A mesa sobre “Desafios e possibilidades na construção de um guia de pré-natal para a Terra Indígena Yanomami”, contou com a apresentação da estudante de enfermagem Bruna Pataxó que salientou sobre a importância de se discutir a saúde indígena, principalmente no ambiente da UFMG, reconhecido por receber diversos estudantes indígenas.

A professora Érica Dumont falou sobre a necessidade de um protocolo de pré-natal e de formação de profissionais em território capaz de dar conta das particularidades e de discussões amplas do campo da obstetrícia. “Quase toda gravidez na Terra Indígena Yanomami seria classificada como de alto risco. É inviável e não desejamos encaminhar essas pessoas para cuidados na cidade ondde pofdem acessar atenção secundária e terciária, por isso, é importante construir um protocolo e um atendimento que dê conta da saúde da gestação de alto risco dentro da floresta e que possa analisar com calma o conceito de risco, inclusive pensando a colonialidade deste”, explicou.

Discussão sobre “Desafios e possibilidades na construção de um guia de pré-natal para a Terra Indígena Yanomami”

Maria Christina Barra, antropóloga, fisioterapeuta e sanitarista, discorreu sobre os desafios da atenção à saúde na Terra Indígena Yanomami e o cuidado sensível e adequado às diferentes regiões. Ela explicou que para apresentar a região no guia foi realizada uma estratificação dos fatores que impactam a saúde das diferentes regiões em um mapa com ícones de intensidade da malária, aqueles locais atingidos pelo garimpo, fluxos para centros urbanos e alimentação disponível.

O médico especialista em ginecologia e obstetrícia e coordenador do serviço de pré-natal de alto risco do hospital Sofia Feldman, Edson Borges, trata do problema da continuidade entre pré-natal e parto. Ele falou sobre o risco da remoção dos indígenas de seu território, com ênfase no cálculo de acordo com a importância da ameaça, potencial de ocorrência e consequências, para determinar sua necessidade. “Um grande desafio é parametrizar, ou seja, construir ferramentas para descobrir quais mulheres correm mais risco”.
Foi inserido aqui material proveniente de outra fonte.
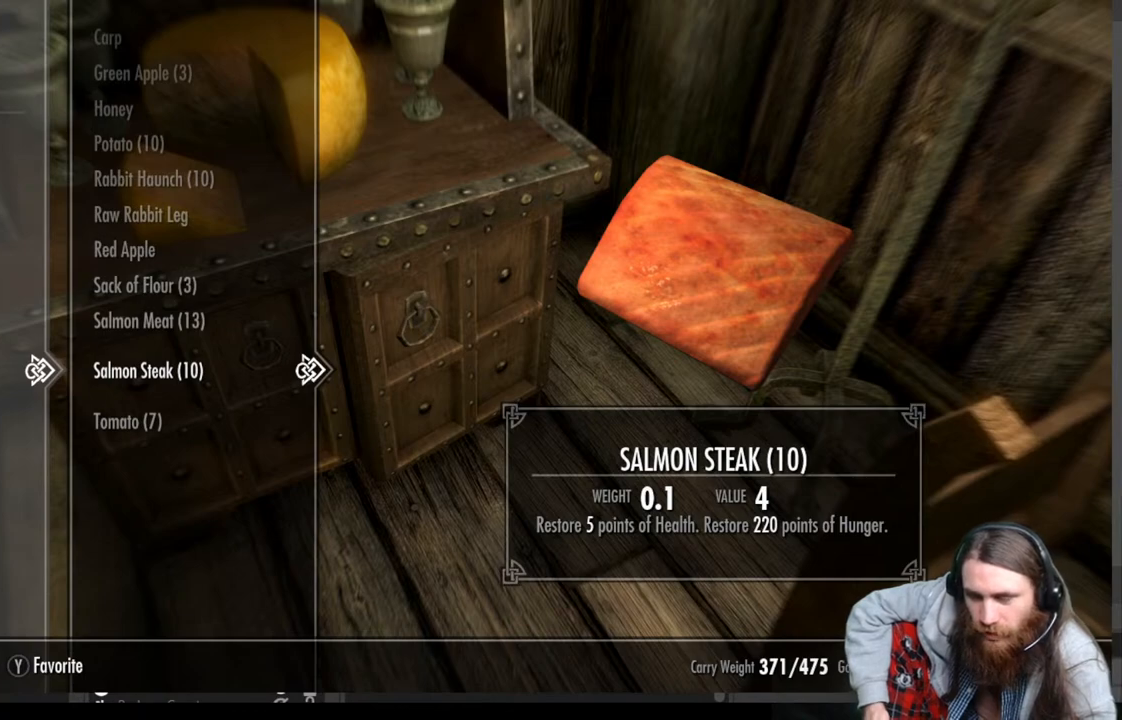
{"buttons": [], "left_stick": "center", "right_stick": "center", "events": []}
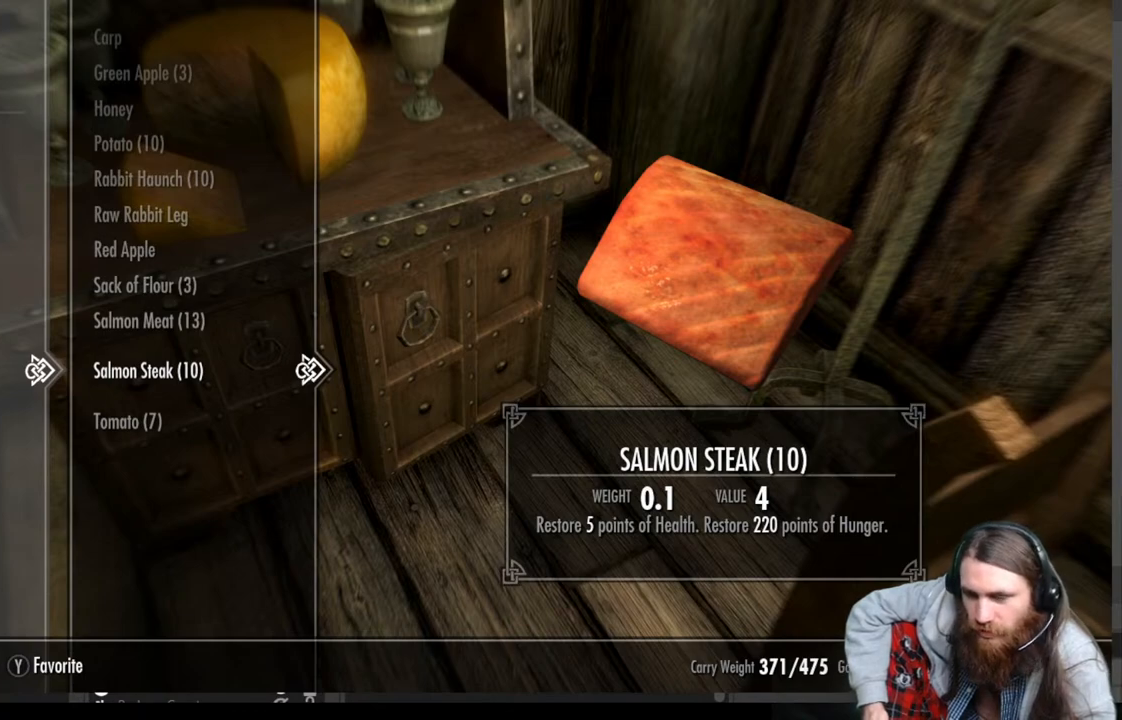
{"buttons": [], "left_stick": "center", "right_stick": "center", "events": []}
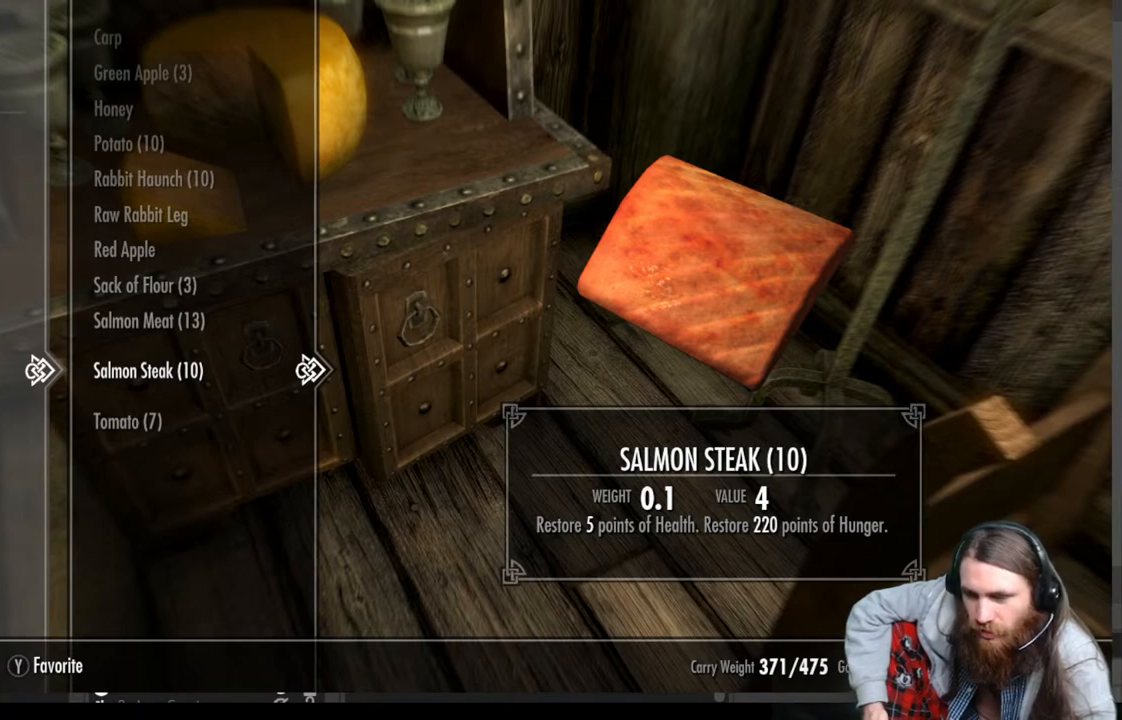
{"buttons": [], "left_stick": "center", "right_stick": "center", "events": []}
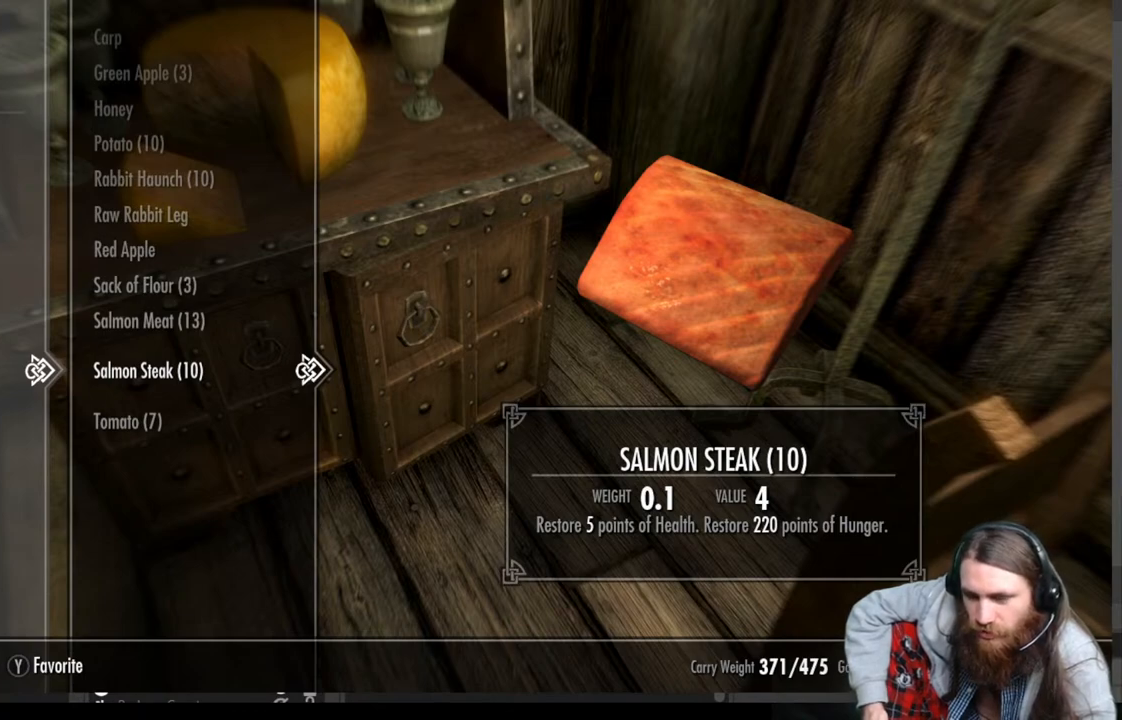
{"buttons": [], "left_stick": "center", "right_stick": "center", "events": []}
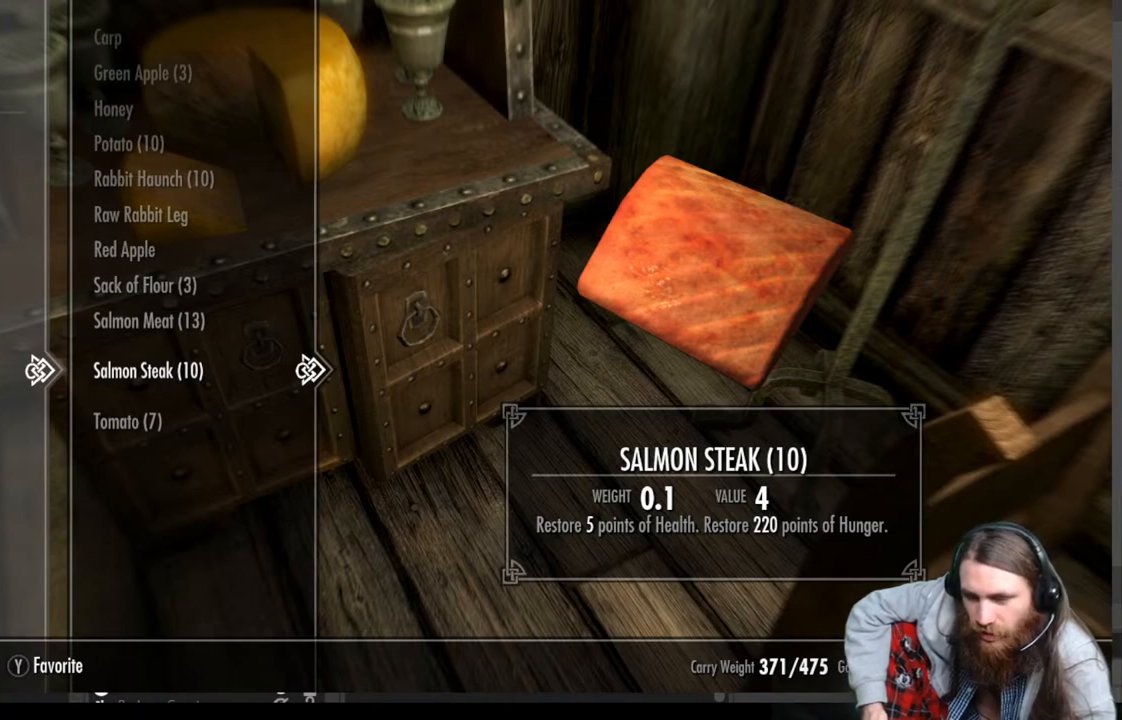
{"buttons": [], "left_stick": "center", "right_stick": "center", "events": [[383, "X", "down"], [483, "X", "up"]]}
Paula Lobato e Felipe Carnevalli, fundadores de Cosmopolíticas Editoriais, um estúdio dedicado a desenvolver projetos em aliança com comunidades tradicionais, povos originários, instituições culturais e universidades, explicaram como o design do guia de pré-natal, a linguagem visual e o projeto editorial e gráfico dos materiais do projeto são um processo cuidadoso de tradução e mediação entre mundos. “Se o processo tradicional condensa os saberes a indicadores, temos tentado trazer alternativas para que esses saberes não sejam capturados por modos de diagramação que não se atentam às particularidades desse saber”, evidenciou Paula.